The next stop was the ‘Temperate house’
complete with its full sized trees, which could be viewed from a high level
gallery or from ground level, all in all a very impressive place,
it certainly put my little 10 x 8 greenhouse
in its place.
We left the Temperate house and continued
our walk along ‘Limes Walk’
Under one of the Limes there was an infestation
of fungi, proving that
the Kew gardeners have their problems
At the end of Lime walk out side ‘King
William’s temple’ there was this
fantastic plant named 'Ephedra'
[ I have just the spot at home for
such a plant, but I resisted taking a cutting.]
From there we proceeded towards the Rose
garden & Palm house passing
the end of ‘Syon Vista’
Because of time limitations, we chose
not to walk down it,
thought would leave that for another
We proceeded next to the ‘Palm house’.
Once again the sheer scale of things inside
were impressive a veritable ‘Rain forest’
with its Coconut palms grown from what
is reputed to be the largest plant seed of all,
its banana trees and exotic plants such
as Frangipani plumeria rubra
the ‘lobster claw’ plant.
All the time we were in the park we took
the plant life a bit for granted
i.e. plants were planted where you would
expect to see them,never thinking
of that other source of plant life!
Under the sea ’
This Marine display situated in the Palm
house cellar was a very effective, even down to the temperature change,
from hot rainforest, down to the cold sea.
We left the Palm house and headed towards
the ‘Water lily’ house, passing the ‘island beds’ that were already planted
out with Primula & Polyanthus.
On entering the ‘Water lily house’ we
found that we were out of season for water lilies
but the staff had put on a display of
Pumpkins & squashes for us to look at.
From the Palm house we walked up the ‘Broad
Walk’ with its many huge planters to the
‘Orangery’ & ‘Fern house’
which were both closed for refurbishment,
so we proceeded to Kew Palace and its
We then headed East, passing through the
secluded garden with its original water feature, which I photographed,
but due to poor light levels it didn’t
come out as well as I would have liked.
The next port of call was the ‘Duke’s
garden’ with its herbaceous borders and
From there we skirted the ‘Grass garden’
with its pampas grasses and headed towards
the ‘Aquatic garden’, which was passed
its best but I did notice
a nice variety of pond weed in flower.
Then it was on to the ‘Alpine house’,
this is something I did like,
it was colourful yet so simple with its
raised gravel beds.
We left the Alpine house and entered the
‘Order beds’ with its Rose bedecked pergolas.

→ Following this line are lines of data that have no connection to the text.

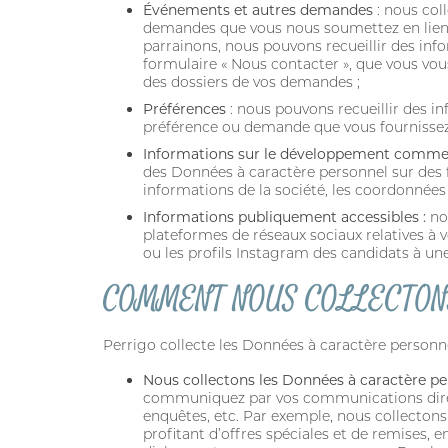
Événements et autres demandes
: nous col
demandes que vous nous soumettez en lien a
parrainons, nous pouvons recueillir des info
formulaire « Nous contacter », que vous vou
des dossiers de vos demandes ;
Préférences
: nous pouvons recueillir des i
préférence ou demande que vous fournissez 
Informations sur le développement comme
des Données à caractère personnel sur des f
informations de la société, les coordonnées
Informations publiquement accessibles :
no
plateformes de réseaux sociaux relatives à 
ou les profils Instagram des candidats à un
COMMENT NOUS COLLECTON
Perrigo collecte les Données à caractère person
Nous collectons les Données à caractère pe
communiquez par vos communications directes 
enquêtes, etc. Par exemple, nous collecton
profitant d’offres spéciales et de remises,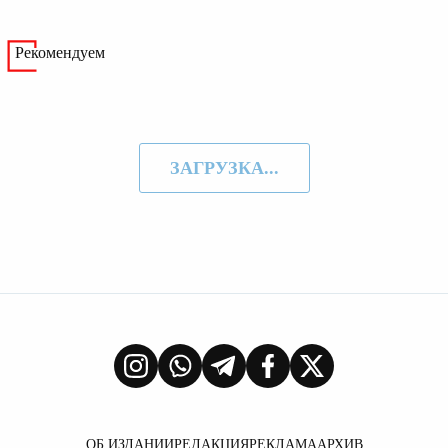
Рекомендуем
ЗАГРУЗКА...
ОБ ИЗДАНИИ
РЕДАКЦИЯ
РЕКЛАМА
АРХИВ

Alas, the colour was all but gone, a
few roses here and there, but it must have been a lovely sight a couple
of months ago.
So we carried on into the ‘Rock garden’
with its water cascade.
This was certainly nothing like my Rock
garden, the rock outcrops were veritable cliffs.

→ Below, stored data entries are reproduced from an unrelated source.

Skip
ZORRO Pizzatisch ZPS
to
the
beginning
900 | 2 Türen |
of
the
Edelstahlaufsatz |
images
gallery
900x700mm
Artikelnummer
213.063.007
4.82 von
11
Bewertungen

Then to one of the latest additions to the
park, 'The Princess of Wales conservatory '
with its 10 different climates and relative
This was a very well laid out garden with
its high & low level footpaths & gantries,
to give the public good views of the various
groups of plant life.
We then headed for home via the lake with
its fountain and another view of the ‘Palm house’
and had a quick look in the ‘Visitors
Here there was the usual array of books,
bulbs, seeds & souvenirs to be had.
Finally, regarding the gardens as a whole,
there was one thing we did appreciate when walking around, and that was
the information that was available.
Too often I have visited gardens only
to find that on seeing something of particular interest to me, there were
no labels or people around to ask for details.
At Kew most of the major exhibits were
named and each of the beds were numbered suggesting that by asking the
staff, one might possibly
find a planting plan for each bed.
We were in the gardens for around five
hours and only managed to get around
three of the four ‘ trails ’ and even
then I don’t think we saw
all that there was to see in each area.
This is a garden to be visited many times
and at various times of the year to be really appreciated, so I guess
my son will be getting regular visits
from his parents in future.
In conclusion, I hope this little tour
has given you an idea of what is on offer at Kew.